= Work instruction =
Give the count of lines that hold the word "pinky" in this listing, with nothing added.

= Information given =
═══
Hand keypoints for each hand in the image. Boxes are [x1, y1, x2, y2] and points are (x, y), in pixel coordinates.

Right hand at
═══
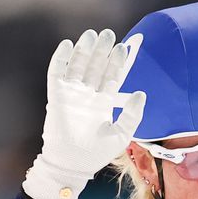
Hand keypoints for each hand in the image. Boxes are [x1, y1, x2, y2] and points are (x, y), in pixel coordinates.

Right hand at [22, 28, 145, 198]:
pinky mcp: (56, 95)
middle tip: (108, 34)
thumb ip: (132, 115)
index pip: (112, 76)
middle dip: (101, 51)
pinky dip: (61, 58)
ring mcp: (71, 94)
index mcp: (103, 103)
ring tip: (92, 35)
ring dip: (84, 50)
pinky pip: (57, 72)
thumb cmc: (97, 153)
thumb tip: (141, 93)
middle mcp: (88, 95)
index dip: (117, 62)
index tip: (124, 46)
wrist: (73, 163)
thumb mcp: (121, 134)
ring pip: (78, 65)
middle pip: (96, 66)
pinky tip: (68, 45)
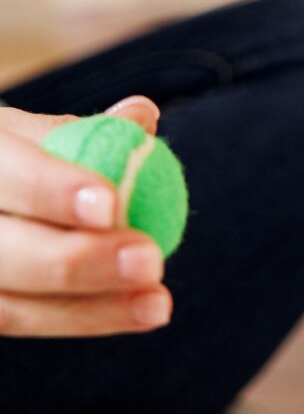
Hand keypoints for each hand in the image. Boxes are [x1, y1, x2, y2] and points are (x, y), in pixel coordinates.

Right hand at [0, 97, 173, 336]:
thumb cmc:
═══
= Written answer =
4